According to a June New York Times article by Jon Caramanica entitled, “Into the Wild with Kanye West,” one day last year Kanye arrived home to find the famous motivational speaker, Tony Robbins, waiting for him in his living room. Kanye was going through one of the most toxic periods of his life: after his wife was robbed at gunpoint, followed by a series of noticeably erratic concert appearances, Kanye landed in the UCLA medical center for nine days, the result being a diagnosis of bipolar disorder and a long, often tumultuous adjustment to therapy. Apparently Tony Robbins had been hired by Kim Kardashian to perform an intervention on Kanye. The result was that the Wests packed up and moved to Wyoming for a while. Kanye reportedly spent his time there taking long walks, driving around Yellowstone National Park, and generally trying to get his head back together by way of a change of scenery.

Granted, such a getaway would sound pretty good to most of us, but what was happening in Kanye’s life was potentially career-ending. As our culture has become ever increasingly polarized and less forgiving, Kanye’s famously erratic behavior has become less and less acceptable to the general public. Years ago, such things were largely overlooked as schoolboy antics, and they seemed simply to roll off of Kanye’s back. Just think back to the Taylor Swift incident at the VMAs. Lately, though, things are mostly sticking to Kanye. Society has become less forgiving of such behavior. Add to this Kanye’s headlong dive into partisan politics, and the public’s perception of Kanye has quickly turned from toxic to radioactive. It’s fair to say that, during this Wyoming period of his life, everything that Kanye held dear was in some way on the line. The experience of life for Kanye had become, at least in terms of the life of Kanye West, cruciform. One of the biggest egos in the world was in many ways experiencing what it meant to be thwarted. The result, though, the breakthrough that has resulted from Kanye’s Nazareth experience in the wilds of Wyoming, is something of pure genius.

That result is Kanye’s eighth studio album, ye, which was written and recorded right there in Wyoming, where Kanye’s life was slowly shifting from a Nazareth experience of cruciformity to an Easter experience of new life breaking through. The album cover hints at this shift. It’s a simple iPhone pic that was snapped on one of those healing drives through the wilds of Wyoming. Ye is arguably Kanye’s most stunning work to date, especially the single, “Ghost Town,” which many of us heard at the end of SNL last week.
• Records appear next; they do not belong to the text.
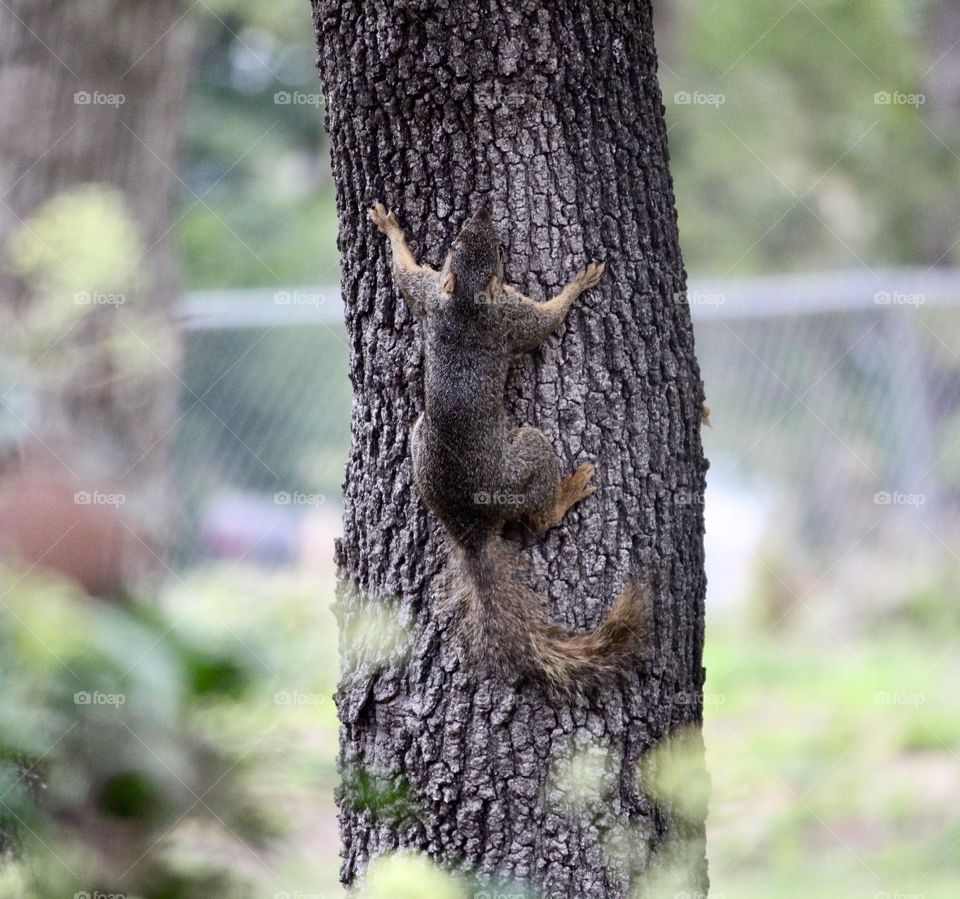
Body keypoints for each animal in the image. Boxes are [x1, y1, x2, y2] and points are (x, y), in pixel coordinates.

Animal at [372, 206, 648, 696]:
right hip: (527, 457)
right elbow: (545, 321)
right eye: (494, 253)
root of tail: (471, 527)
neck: (464, 302)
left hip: (418, 442)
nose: (483, 208)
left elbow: (406, 276)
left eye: (462, 239)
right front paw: (578, 284)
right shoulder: (510, 316)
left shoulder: (430, 297)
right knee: (539, 517)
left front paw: (389, 227)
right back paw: (567, 493)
Every song on ye grew out of notes that Kanye had kept since his hospital stay, which compiled his experiences and feelings concerning his diagnosis.

Especially noteworthy in this regard are “Yikes,” which talks about the fear and uncertainty of going on and off meds in the midst of therapy, and in the end defiantly declares the diagnosis to be a superpower, not a disability; “Wouldn’t Leave,” which admits the fear of losing his wife over the controversy surrounding him, then subsequently thanks her for standing by him throughout his diagnosis and recovery; and finally of course, “Ghost Town,” which feels like the plaintive but hopeful cry of someone who has been through the crucible of a Nazareth experience, and who now longs for normalcy, as the song says repeatedly, someday.
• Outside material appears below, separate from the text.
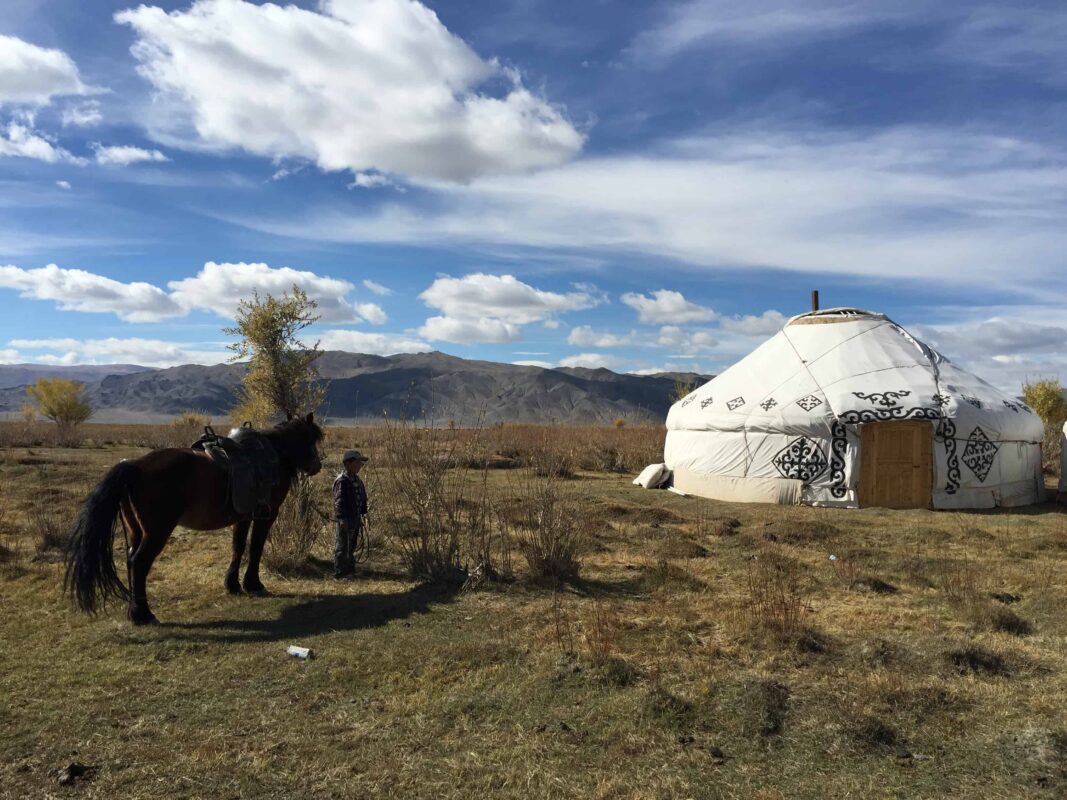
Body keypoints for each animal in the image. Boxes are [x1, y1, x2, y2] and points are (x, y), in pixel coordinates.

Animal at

To listen to ye is to experience Kanye’s flirtation with the brink of oblivion, to feel Kanye’s walk through the experience of a personal Nazareth, to trace Kanye’s path towards a personal redemption.
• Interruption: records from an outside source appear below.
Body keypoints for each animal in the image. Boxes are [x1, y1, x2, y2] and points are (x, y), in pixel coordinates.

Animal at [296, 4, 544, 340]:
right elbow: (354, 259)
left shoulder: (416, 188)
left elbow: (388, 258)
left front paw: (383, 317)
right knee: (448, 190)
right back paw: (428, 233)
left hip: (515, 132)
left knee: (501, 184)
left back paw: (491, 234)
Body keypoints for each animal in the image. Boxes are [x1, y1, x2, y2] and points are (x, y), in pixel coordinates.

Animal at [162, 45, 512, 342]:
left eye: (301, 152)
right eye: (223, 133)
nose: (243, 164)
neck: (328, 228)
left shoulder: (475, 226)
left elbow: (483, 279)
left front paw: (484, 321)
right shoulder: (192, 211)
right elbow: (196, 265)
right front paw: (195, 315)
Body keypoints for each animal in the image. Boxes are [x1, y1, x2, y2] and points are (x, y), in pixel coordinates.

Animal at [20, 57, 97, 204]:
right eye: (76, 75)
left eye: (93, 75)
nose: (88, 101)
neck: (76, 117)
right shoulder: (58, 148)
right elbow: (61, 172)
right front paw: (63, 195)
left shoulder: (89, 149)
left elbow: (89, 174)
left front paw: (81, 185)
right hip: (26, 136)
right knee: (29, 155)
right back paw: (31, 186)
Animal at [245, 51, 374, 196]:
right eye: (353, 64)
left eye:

This is not to say that Kanye has left controversy behind: hardly. He is definitely back to his old antics, or perhaps we should say new ones, most recently in that final SNL performance. And, fair warning, the album contains explicit language and content, with some of the songs being downright inappropriate. But this does not minimize the fact that, out of Kanye’s recent trouble and wounds, out of his disappointments and closed doors of late, has come what is arguably one of the most important artistic breakthroughs of his life.